A"Kọ́lẹ́ẹ̀jì Onígbá Méjì, my Yorùbá language translation of Fẹ́mi Ọ̀ṣọ́fisan’s Kolera Kolej (1975), a novel of a university campus state epidemic, was released. In Lagos and Ibadan, I gave readings, answered questions, and spoke about the future of literary writing in Afriphonic languages. A television interview was cut short by network difficulties. A newspaper interview I gave was published."

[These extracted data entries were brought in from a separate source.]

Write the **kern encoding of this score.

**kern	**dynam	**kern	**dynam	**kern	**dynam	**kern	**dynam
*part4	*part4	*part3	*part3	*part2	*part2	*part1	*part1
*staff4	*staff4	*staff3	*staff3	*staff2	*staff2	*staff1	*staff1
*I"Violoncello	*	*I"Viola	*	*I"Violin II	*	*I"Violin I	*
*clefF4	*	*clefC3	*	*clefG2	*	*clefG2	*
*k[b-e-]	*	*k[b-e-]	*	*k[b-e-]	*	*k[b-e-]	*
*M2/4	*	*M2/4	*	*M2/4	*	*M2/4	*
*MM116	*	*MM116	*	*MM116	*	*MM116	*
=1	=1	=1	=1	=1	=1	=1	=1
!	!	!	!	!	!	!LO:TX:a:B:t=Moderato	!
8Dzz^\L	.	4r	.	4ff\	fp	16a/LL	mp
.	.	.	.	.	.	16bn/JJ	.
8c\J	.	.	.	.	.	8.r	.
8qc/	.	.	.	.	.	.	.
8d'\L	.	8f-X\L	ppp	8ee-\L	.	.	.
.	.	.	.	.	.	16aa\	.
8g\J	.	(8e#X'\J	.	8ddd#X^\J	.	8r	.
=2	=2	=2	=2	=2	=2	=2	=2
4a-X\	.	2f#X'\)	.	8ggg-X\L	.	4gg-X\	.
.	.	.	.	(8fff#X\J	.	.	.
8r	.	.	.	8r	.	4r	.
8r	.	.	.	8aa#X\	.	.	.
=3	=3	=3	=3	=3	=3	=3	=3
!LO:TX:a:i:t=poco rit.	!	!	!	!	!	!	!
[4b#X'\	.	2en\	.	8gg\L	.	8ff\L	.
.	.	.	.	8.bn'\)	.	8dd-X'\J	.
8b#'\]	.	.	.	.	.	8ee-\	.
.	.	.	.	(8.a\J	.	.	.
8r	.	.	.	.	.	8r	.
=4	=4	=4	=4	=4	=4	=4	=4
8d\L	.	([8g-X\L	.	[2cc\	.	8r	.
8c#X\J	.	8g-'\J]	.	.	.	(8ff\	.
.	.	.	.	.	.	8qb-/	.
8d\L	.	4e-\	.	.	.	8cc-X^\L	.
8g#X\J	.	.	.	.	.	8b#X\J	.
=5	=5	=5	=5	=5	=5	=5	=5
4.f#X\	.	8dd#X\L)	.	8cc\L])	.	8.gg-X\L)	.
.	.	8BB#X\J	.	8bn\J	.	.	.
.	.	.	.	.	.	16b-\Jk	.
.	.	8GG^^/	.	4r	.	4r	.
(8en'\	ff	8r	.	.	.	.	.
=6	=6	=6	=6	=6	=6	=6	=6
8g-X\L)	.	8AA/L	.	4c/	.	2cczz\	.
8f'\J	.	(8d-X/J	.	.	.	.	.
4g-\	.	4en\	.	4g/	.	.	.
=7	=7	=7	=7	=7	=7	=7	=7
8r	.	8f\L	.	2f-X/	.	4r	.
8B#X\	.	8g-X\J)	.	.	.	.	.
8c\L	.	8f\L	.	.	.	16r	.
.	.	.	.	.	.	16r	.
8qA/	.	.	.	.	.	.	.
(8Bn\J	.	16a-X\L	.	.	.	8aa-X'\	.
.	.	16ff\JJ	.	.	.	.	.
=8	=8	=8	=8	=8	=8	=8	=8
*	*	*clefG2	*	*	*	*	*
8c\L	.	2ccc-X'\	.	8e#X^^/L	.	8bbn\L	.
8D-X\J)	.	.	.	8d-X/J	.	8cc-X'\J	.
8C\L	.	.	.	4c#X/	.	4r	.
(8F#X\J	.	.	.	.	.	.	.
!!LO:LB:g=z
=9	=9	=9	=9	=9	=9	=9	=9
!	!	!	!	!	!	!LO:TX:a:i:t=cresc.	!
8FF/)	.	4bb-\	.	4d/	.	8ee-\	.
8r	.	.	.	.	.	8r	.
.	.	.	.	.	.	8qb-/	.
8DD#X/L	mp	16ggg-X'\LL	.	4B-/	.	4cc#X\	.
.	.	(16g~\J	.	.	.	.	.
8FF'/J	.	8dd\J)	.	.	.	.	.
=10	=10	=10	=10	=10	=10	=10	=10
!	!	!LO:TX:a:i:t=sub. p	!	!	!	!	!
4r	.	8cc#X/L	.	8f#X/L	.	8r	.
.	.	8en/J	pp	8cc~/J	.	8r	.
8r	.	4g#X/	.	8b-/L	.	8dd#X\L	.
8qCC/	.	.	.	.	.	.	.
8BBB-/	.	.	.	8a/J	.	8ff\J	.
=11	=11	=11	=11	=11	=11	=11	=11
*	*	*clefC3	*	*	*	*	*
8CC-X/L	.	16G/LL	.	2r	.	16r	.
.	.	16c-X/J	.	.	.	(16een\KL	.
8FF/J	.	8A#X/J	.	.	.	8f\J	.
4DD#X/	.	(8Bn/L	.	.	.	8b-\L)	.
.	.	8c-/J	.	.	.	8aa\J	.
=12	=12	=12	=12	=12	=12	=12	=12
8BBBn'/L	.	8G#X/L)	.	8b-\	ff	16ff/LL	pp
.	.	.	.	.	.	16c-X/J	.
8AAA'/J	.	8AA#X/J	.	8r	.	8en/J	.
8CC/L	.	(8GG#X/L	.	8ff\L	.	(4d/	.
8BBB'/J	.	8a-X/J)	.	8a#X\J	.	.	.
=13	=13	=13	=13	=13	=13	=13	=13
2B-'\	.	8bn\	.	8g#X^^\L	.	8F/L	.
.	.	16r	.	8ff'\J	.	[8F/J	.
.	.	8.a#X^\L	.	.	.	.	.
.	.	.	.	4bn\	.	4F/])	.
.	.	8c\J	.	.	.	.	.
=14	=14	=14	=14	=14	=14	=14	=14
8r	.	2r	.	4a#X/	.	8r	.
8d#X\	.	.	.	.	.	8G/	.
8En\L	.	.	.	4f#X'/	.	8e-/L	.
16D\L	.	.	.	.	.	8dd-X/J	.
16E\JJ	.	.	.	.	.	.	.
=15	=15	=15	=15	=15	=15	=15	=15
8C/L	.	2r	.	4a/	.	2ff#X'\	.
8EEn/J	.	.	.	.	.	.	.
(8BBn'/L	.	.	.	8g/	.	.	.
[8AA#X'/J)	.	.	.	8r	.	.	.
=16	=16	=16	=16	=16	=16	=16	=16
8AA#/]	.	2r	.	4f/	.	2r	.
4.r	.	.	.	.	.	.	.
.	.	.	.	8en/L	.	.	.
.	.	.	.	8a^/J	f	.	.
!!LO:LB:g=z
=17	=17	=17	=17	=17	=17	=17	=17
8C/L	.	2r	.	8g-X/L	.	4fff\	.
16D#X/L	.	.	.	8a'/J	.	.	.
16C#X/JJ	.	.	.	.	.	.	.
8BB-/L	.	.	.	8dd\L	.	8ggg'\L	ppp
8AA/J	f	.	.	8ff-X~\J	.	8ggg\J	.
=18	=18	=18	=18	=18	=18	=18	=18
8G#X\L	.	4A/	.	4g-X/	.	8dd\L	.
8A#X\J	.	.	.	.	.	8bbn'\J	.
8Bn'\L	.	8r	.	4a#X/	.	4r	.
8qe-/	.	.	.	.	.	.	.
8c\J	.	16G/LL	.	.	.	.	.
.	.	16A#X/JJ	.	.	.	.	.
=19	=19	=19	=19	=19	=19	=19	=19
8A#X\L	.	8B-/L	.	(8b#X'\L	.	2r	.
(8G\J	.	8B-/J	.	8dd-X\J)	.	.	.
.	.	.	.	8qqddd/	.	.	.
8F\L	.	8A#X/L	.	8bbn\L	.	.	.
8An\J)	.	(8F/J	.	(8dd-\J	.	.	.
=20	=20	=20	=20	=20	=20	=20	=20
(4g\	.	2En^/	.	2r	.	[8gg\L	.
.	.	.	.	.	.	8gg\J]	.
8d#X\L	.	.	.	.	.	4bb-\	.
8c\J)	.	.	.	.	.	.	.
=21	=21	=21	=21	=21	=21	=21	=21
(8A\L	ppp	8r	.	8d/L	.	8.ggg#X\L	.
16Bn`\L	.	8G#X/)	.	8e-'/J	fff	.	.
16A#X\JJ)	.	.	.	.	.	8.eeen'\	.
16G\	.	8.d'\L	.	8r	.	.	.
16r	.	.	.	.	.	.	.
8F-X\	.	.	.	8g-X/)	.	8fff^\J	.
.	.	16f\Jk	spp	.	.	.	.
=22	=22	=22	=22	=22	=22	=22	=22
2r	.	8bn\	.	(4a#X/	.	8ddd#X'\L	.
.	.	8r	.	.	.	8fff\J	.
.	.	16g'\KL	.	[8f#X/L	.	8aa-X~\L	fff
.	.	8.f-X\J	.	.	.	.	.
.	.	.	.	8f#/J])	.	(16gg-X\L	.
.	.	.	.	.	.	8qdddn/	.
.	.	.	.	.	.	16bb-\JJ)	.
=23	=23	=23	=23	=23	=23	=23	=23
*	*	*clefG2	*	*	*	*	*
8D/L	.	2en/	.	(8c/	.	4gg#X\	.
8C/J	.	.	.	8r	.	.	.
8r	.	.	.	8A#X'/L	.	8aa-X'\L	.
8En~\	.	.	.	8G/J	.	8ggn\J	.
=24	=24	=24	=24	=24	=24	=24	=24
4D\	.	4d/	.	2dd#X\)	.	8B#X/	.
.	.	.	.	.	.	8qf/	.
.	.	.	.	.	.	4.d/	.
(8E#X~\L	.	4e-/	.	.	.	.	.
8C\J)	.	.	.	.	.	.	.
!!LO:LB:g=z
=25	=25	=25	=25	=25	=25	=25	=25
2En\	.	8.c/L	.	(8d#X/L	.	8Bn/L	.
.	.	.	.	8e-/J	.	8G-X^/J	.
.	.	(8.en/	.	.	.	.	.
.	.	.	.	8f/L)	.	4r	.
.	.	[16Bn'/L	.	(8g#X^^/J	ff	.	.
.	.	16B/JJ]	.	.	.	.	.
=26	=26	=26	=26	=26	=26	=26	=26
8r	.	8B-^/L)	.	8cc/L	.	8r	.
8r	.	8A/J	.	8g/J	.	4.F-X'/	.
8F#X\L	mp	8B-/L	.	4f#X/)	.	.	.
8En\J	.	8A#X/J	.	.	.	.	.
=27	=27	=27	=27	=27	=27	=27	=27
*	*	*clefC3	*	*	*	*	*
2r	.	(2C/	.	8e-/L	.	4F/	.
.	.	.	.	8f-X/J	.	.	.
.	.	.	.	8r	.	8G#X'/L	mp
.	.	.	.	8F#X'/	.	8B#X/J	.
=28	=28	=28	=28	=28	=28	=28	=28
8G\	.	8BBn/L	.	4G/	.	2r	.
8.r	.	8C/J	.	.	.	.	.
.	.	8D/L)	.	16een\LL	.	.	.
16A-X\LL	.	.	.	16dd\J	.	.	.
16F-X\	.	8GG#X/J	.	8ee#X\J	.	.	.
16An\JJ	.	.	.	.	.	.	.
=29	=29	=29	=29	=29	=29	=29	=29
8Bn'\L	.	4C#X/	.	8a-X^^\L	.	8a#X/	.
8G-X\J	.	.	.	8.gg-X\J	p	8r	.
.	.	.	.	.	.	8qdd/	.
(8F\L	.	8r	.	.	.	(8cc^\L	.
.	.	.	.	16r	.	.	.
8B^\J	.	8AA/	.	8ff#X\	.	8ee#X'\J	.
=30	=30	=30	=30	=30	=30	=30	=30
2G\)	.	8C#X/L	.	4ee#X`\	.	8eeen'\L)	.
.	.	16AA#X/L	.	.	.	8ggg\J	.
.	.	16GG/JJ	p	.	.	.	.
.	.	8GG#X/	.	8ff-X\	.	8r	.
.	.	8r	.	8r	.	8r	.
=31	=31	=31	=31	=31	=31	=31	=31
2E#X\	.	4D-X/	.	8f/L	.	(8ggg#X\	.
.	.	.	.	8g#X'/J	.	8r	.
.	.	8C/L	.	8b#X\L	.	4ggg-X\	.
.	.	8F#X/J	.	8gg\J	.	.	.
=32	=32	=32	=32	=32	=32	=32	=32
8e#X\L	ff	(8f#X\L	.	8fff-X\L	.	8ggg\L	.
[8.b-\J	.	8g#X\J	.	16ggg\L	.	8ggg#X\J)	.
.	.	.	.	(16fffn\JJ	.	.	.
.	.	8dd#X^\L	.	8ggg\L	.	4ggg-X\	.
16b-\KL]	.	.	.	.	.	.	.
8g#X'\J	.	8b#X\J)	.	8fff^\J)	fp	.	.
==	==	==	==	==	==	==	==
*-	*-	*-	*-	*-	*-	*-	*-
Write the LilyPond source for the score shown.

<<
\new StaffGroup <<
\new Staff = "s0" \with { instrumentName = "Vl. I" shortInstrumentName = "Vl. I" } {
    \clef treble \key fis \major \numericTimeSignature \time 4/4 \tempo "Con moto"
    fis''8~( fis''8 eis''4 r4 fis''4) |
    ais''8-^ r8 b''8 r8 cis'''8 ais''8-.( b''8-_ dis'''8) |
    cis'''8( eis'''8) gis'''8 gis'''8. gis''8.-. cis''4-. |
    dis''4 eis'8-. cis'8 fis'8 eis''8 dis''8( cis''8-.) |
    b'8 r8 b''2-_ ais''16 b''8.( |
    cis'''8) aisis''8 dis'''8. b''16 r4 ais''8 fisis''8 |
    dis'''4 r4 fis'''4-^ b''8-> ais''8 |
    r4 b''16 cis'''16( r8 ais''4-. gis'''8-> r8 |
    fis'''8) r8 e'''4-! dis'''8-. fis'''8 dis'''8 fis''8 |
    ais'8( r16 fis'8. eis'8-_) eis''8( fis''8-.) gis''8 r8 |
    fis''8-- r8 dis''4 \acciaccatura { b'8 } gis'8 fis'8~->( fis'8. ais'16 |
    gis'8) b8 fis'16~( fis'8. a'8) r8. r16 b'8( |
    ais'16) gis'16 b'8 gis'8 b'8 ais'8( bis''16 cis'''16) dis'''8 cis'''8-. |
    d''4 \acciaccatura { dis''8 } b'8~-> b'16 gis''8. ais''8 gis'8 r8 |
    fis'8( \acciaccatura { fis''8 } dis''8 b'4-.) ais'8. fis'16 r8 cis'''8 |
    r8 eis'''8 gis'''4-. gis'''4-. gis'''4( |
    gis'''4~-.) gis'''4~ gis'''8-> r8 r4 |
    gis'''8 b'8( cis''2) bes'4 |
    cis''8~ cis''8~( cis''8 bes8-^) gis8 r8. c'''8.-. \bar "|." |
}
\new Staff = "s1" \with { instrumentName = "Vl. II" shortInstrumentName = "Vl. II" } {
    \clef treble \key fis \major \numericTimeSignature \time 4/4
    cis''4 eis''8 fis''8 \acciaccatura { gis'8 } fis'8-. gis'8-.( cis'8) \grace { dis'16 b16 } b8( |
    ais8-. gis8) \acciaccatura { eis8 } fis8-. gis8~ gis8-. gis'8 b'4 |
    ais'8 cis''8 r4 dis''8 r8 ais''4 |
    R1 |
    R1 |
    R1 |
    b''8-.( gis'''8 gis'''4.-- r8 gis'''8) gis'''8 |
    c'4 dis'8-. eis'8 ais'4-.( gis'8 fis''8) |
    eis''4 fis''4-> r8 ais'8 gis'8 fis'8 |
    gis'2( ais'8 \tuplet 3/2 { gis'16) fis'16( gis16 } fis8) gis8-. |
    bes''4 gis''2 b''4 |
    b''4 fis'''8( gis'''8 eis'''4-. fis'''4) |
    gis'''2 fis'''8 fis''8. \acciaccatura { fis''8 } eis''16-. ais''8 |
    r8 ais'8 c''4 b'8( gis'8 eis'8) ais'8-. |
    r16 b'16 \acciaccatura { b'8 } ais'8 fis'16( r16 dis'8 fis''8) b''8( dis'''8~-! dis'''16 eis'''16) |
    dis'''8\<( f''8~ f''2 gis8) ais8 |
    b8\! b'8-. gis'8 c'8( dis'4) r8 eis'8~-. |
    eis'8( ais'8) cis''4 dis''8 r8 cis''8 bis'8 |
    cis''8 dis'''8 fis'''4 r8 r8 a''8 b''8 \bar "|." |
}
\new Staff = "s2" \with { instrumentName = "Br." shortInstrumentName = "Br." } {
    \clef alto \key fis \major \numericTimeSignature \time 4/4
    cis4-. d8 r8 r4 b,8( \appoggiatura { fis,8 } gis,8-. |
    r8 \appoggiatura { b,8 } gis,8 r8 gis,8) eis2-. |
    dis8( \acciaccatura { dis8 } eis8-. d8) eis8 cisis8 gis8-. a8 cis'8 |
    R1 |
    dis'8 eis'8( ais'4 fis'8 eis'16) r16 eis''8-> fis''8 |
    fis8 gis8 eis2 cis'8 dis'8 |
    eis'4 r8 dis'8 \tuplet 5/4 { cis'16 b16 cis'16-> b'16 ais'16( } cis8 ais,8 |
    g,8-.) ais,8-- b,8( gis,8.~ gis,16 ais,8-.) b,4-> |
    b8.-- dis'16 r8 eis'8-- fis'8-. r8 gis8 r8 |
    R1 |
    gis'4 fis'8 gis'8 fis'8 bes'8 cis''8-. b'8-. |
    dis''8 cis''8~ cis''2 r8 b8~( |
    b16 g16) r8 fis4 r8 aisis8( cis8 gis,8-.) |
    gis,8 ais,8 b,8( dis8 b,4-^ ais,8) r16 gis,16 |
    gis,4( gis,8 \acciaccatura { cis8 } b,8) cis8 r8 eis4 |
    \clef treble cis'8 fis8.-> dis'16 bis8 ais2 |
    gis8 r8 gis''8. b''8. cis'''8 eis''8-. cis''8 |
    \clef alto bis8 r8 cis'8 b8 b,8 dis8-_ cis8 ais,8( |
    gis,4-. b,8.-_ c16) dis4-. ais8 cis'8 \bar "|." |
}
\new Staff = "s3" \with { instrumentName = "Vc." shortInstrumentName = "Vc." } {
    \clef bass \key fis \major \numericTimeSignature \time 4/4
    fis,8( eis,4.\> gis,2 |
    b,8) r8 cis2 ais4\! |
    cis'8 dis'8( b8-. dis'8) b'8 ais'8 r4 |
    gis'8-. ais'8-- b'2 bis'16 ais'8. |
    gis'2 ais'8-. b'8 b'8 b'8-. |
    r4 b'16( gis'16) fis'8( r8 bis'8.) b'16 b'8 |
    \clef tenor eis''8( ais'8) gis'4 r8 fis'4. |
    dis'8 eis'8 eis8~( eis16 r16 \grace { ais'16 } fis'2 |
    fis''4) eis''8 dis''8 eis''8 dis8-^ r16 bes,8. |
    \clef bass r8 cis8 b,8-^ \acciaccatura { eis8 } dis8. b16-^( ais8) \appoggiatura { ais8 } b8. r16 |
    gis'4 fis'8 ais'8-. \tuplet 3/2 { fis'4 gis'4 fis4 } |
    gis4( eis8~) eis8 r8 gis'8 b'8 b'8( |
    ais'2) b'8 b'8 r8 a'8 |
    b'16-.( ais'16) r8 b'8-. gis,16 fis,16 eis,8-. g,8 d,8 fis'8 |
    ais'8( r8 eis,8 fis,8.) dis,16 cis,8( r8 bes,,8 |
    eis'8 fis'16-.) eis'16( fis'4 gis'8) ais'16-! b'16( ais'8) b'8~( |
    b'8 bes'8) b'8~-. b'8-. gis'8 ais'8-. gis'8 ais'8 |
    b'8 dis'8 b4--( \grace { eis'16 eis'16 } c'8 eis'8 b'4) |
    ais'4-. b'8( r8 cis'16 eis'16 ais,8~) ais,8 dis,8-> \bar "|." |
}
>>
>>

"I finished a book project I've been working on for a long time, an anthology entitled The Psalms in English, 1530-1633, which will be part of the New Tudor & Stuart Translations series published by the UK's Modern Humanities Research Association. It should be out sometime this year. I was also invited to participate in a special session at the conference of the Society for Biblical Literature in Salzburg, Austria. The society leadership wants to bring together literary scholars who work on aspects of the Bible and its history and Bible scholars to share perspectives and see how their work might benefit each other. My paper was very well received and the exchange of ideas was exciting, but as it turned out, I wasn't able to attend in person after all. Most of us Zoomed, so we had scholars speaking to each other from Israel, California, and the U.K., as well as Austria. I definitely had the worst time zone, since the session was at 2:30 a.m. Columbus time."
"I taught a novel workshop at the Vermont College of Fine Arts Postgraduate Writers' Conference in Montpelier, Vermont."
"I attended the International Conference on Narrative at the University of Chichester. I organized a panel on 'Neurodivergent Narratologies and gave a presentation on 'Aesthetic Kinship: When autistic readers find familiarity in fiction.'"
"I attended the Mendocino Coast Writers Conference as an Albertina Tholakele Dube Scholarshp for Young Writers recipient!"
"I attended the Tin House Summer Workshop to revise an excerpt of my memoir with the help of a warm-hearted cohort and T Kira Madden."
"I directed Q1 Hamlet for the 40th season of Actors' Theatre of Columbus in Schiller Park, which was seen by over 2,000 people."